Back in mid-June, we heard that the private data of TikTok users allegedly ended up in China. The popular short-form video hosting service owned by Chinese company ByteDance is now back in the spotlight and this time a spokesperson confirmed the existence of spyware-like features in the iOS app. However, the TikTok representative also claims that these features are not being used for anything malicious.
Two days ago, fastlane.tools founder Felix Krause published a follow-up to his August 10 article on iOS privacy. One week after he unveiled that Instagram and Facebook can track all the user's actions that take place in their in-app browser, he discovered that the same thing happens with TikTok.
According to Krause, "TikTok iOS subscribes to every keystroke (text inputs) happening on third party websites rendered inside the TikTok app. This can include passwords, credit card information and other sensitive user data. (keypress and keydown). We can’t know what TikTok uses the subscription for, but from a technical perspective, this is the equivalent of installing a keylogger on third party websites."

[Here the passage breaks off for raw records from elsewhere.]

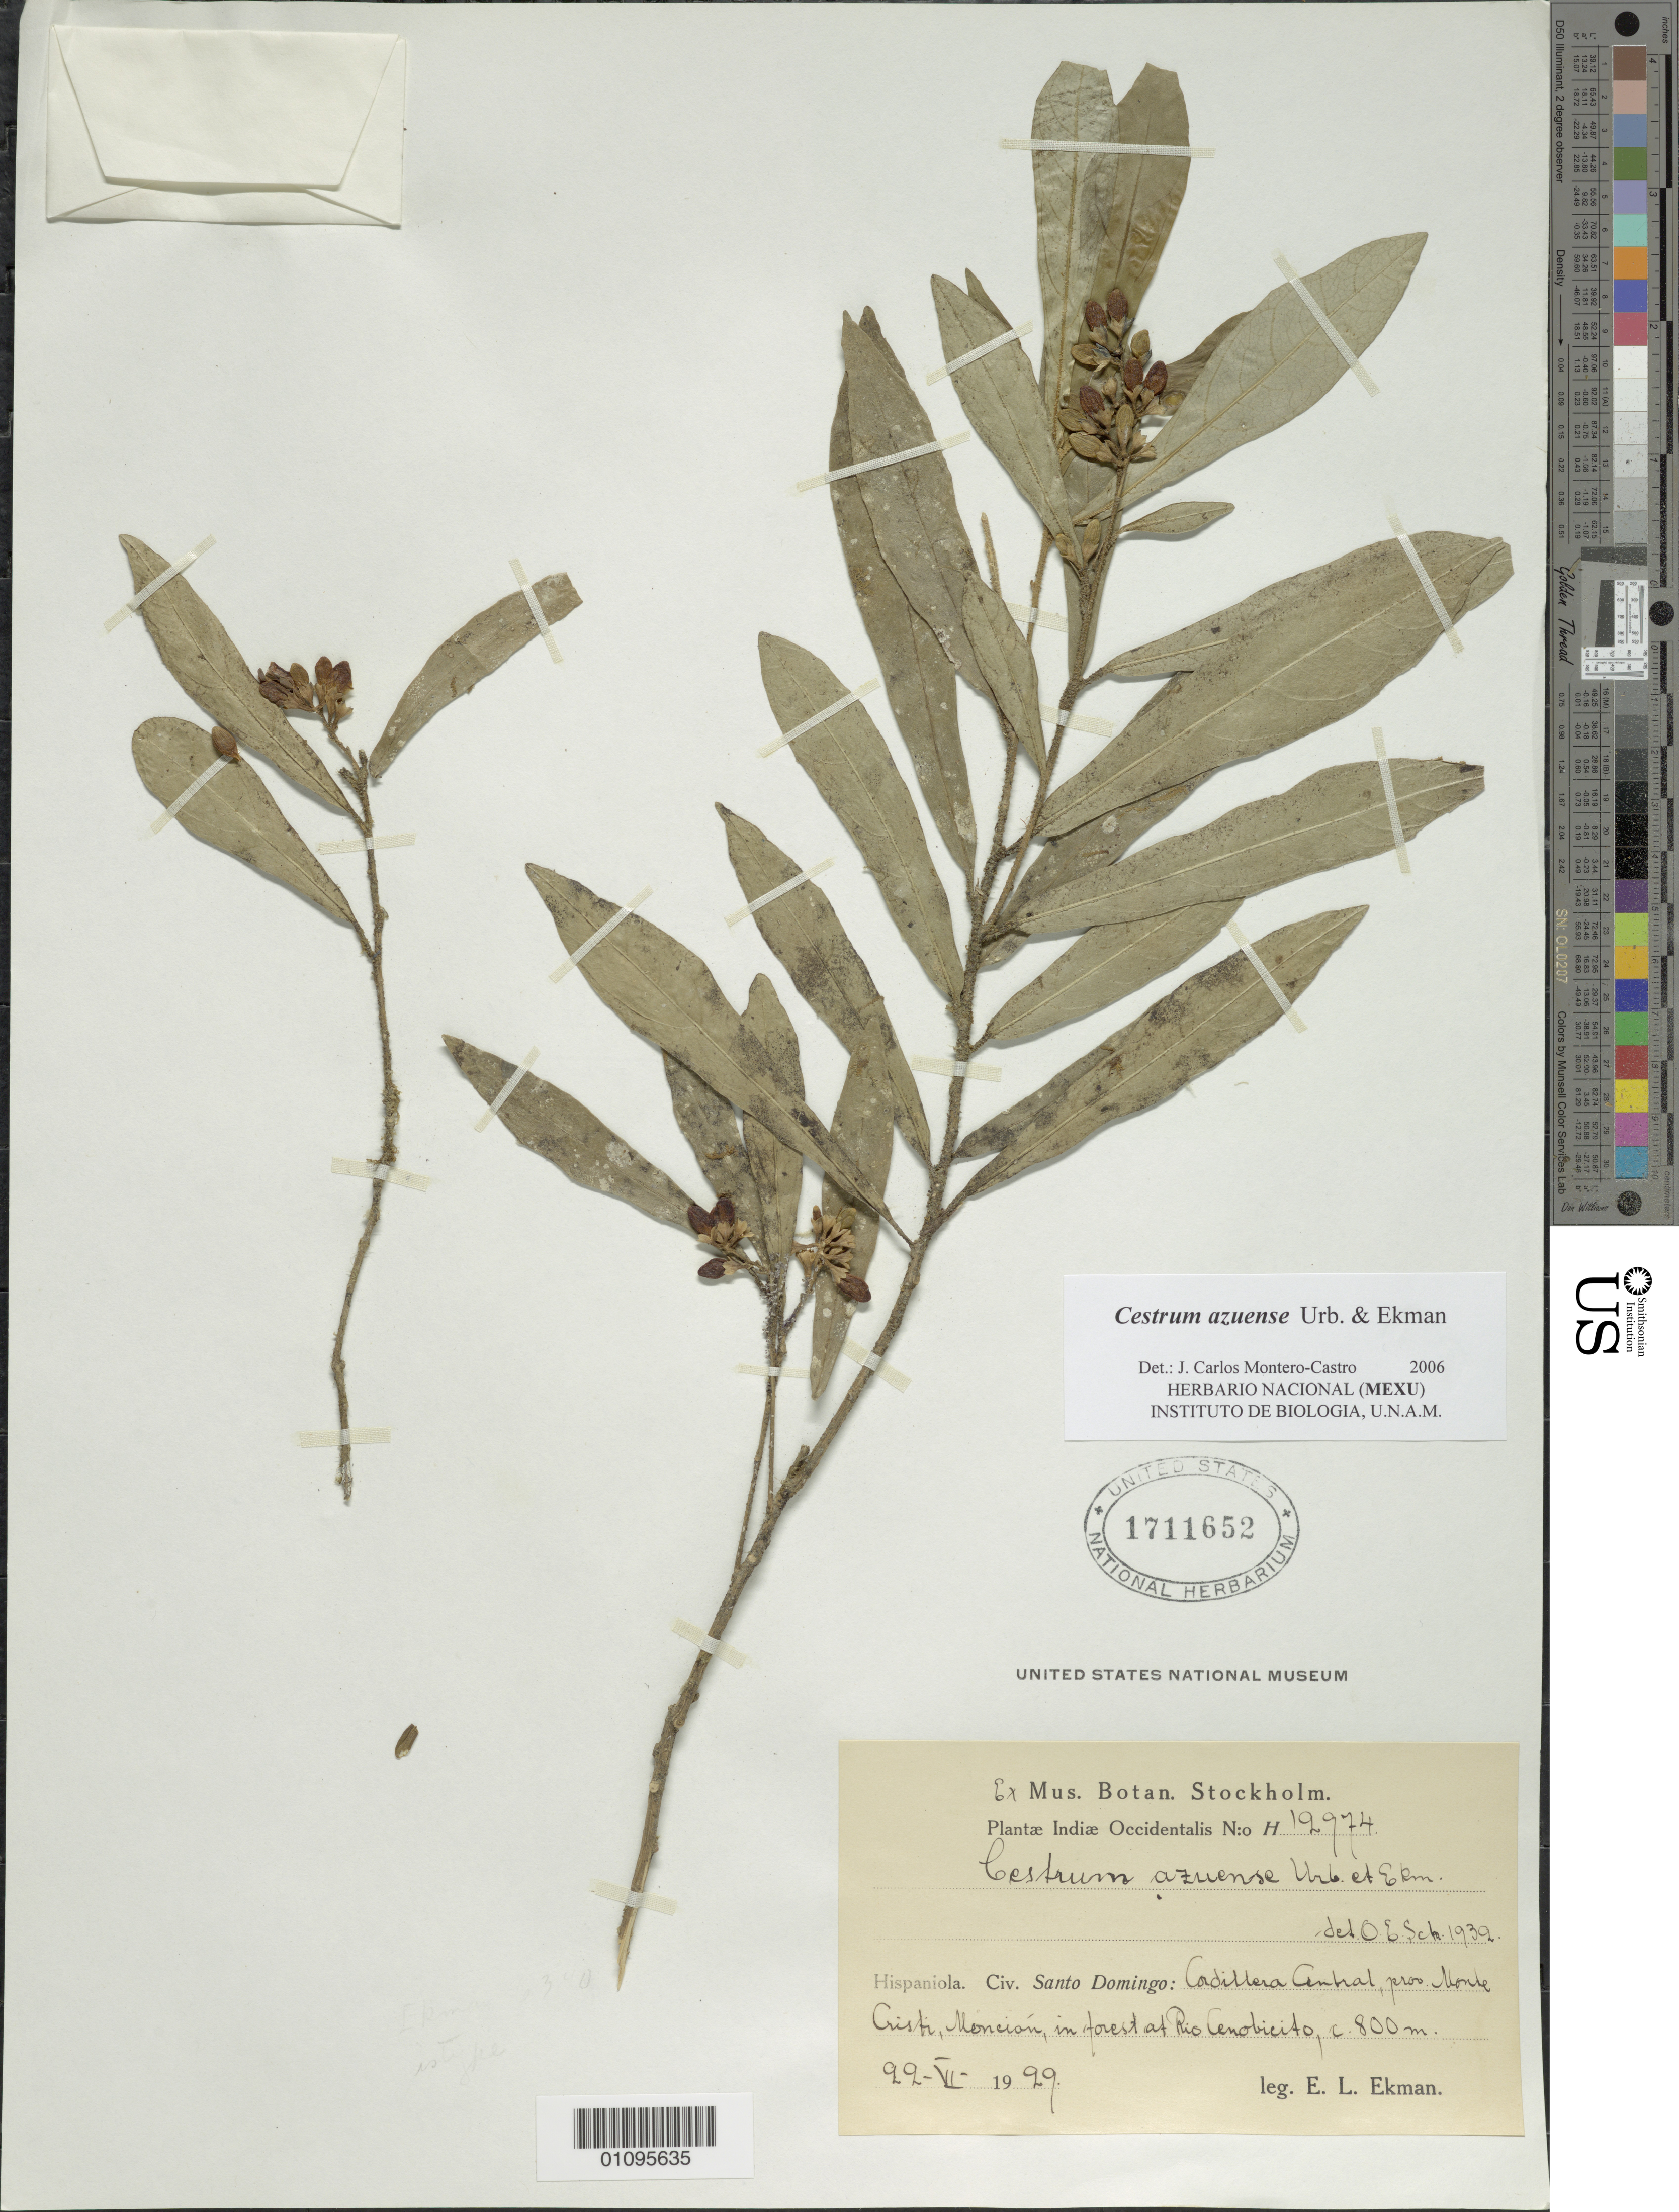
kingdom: Plantae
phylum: Tracheophyta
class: Magnoliopsida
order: Solanales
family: Solanaceae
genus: Cestrum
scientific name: Cestrum azuense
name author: Urb. & Ekman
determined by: Montero-Castro, J. C.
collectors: E. L. Ekman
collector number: H 12974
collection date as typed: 22 Jun 1929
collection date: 1929-06-22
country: Dominican Republic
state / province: Monte Cristi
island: Hispaniola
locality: Cordillera Central, Monción, forest at Rio Cenobicito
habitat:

In addition to the above, he mentioned that TikTok iOS also detects every tap on-page elements such as buttons, links, images, sliders, and so on. The app uses a JavaScript function to get detailed information on the element clicked on by the user.
For now, TikTok does not offer an option to open links using the default system browser, something that Instagram and Facebook (including Meta's proprietary instant messaging app and platform Messenger) have been providing for a while to the users of their mobile apps.
Obviously, dropping the dedicated TikTok app and using the entire platform in a Web browser might help avoid the security risks mentioned above. However, according to a statement by TikTok spokesperson Maureen Shanahan, the aforementioned spyware-like features exist in the code, but they are not used to spy on the users. "Like other platforms, we use an in-app browser to provide an optimal user experience, but the Javascript code in question is used only for debugging, troubleshooting and performance monitoring of that experience — like checking how quickly a page loads or whether it crashes," she was quoted saying by Forbes.com.